Kleine winst van EU is grote prestatie
De Iraakse president Saddam Hussein zou zich volgens velen de afgelopen week op de knieën geslagen hebben van het lachen. Bij de NAVO lagen negentien landen een week lang met elkaar overhoop. En binnen de Europese Unie leek zich al net zo’n crisis te openbaren. En dat allemaal om zijn schrikbewind.
Als Saddam al werkelijk heeft gelachen, dan is daar nu nog minder reden voor dan verleden week. De NAVO heeft voor het oog de gelederen gedicht en de Europese Unie kreeg maandag tijdens een ingelaste top Frankrijk en Duitsland achter een gezamenlijke verklaring.
Zeker, de verdeeldheid binnen de internationale wereld kwam Hussein natuurlijk niet verkeerd uit. Maar hij had ook kunnen weten dat de Amerikanen de steun van bondgenoten niet als voorwaarde voor militair ingrijpen beschouwen.

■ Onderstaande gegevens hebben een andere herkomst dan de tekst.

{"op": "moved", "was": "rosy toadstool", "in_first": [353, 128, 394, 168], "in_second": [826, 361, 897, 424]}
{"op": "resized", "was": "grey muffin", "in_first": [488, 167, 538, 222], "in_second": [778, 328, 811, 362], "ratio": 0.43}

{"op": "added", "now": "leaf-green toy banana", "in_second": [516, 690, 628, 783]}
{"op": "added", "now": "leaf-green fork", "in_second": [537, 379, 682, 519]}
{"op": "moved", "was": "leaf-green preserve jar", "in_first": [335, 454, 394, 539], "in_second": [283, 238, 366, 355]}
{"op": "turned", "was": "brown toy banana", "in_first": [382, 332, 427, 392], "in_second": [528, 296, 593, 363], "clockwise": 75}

Bij de presentatie van het tussenrapport van wapeninspecteur Blix afgelopen vrijdag in de VN-Veiligheidsraad heeft de Amerikaanse minister van Buitenlandse Zaken, Powell, duidelijk laten weten dat hij vindt dat de medewerking van Irak totaal onvoldoende is in het licht van de „onvoorwaardelijke en volledige medewerking” die resolutie 1441 eist.
Het was volgens Powell geen kwestie van een glas dat ’halfvol’ of ’halfleeg’ is. In zijn visie zit er hoogstens een verwaarloosbaar aantal druppels in het glas. Het signaal daarvan was duidelijk: de druk op Saddam moet worden opgevoerd zodat hij toegeeft, of er is een aanval nodig.

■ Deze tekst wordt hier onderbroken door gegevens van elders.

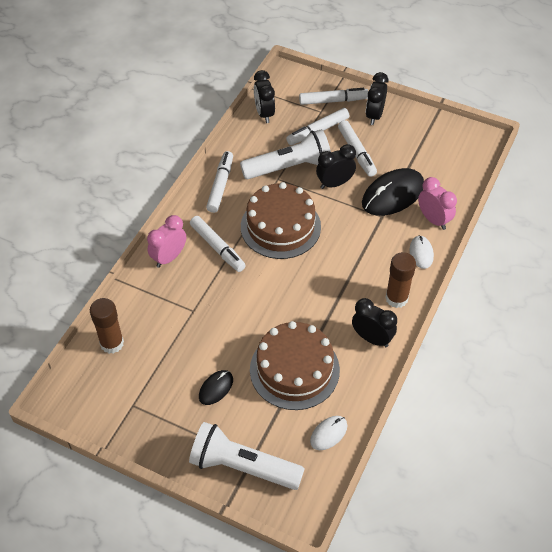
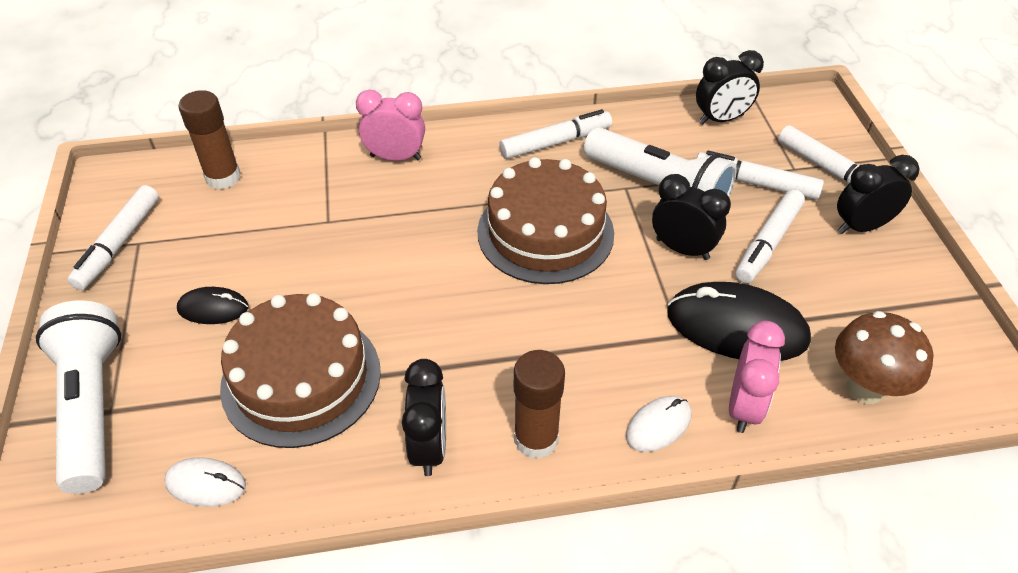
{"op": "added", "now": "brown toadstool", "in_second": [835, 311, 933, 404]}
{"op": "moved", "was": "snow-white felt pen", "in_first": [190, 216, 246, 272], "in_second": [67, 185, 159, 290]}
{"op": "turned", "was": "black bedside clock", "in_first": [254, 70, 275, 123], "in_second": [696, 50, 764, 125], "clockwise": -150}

De suggestie dat de Iraakse president zich in zijn paleizen krom lacht, bedoelt te zeggen dat de internationale verdeeldheid rond Irak niet in Husseins nadeel was. Zolang de politici met elkaar bezig zijn, komt de oorlog niet dichterbij.
De ontwapeningsresolutie 1441 die in november werd aangenomen, heeft steeds al de kiem voor zo’n conflict in zich gedragen. Omdat de resolutie geen einddatum stelt, heeft ze iets vrijblijvends. In beginsel kunnen de wapeninspecties eindeloos worden doorgezet. De Amerikanen zouden vorig jaar misschien wel een datum hebben gewild, maar een verklaring met een open einde was toen het maximaal haalbare.
De EU-leiders kozen er maandag ook niet voor een ultimatum aan Irak te stellen. Dit hebben ze wijselijk overgelaten aan de VN-Veiligheidsraad. Dat Europa het eens werd over een „laatste kans” was al heel wat, gezien het reële pessimisme waarmee men maandagochtend begon.
De belangrijkste vooruitgang die de EU gisteren boekte, is dat er nu onomwonden van een „militaire” dreiging mag worden gesproken. Dat lijkt een vanzelfsprekende onbenulligheid, ook al omdat er al langer over „geweld” werd gesproken. Maar tot gisteren was het gewoon niet voor alle lidstaten acceptabel om over „militair” geweld te spreken. Gezien de posities eind vorige week, was deze kleine winst een grote prestatie.
Met een openlijke militaire dreiging zijn alle ogen weer gericht op de Golf en is de druk op Irak weer opgevoerd. Vorige week waren de kijvende regeringsleiders meer met elkaar bezig dan met de ontwapening van Irak. Nu staan de neuzen weer dezelfde richting op.
Een tweede winstpunt van de EU-top van maandag is dat de internationale organisaties hebben getoond toch tot een gezamenlijke verklaring te kunnen komen als het gaat over Irak, dat volgens de VN-resolutie een internationale dreiging is. De schade die vorige week ontstond toen de NAVO een week lang in een besluitvormingscrisis verkeerde en de EU openlijk verdeeld was, is hiermee niet hersteld. Maar toch is wel voorkomen dat de internationale samenwerking helemaal faalt.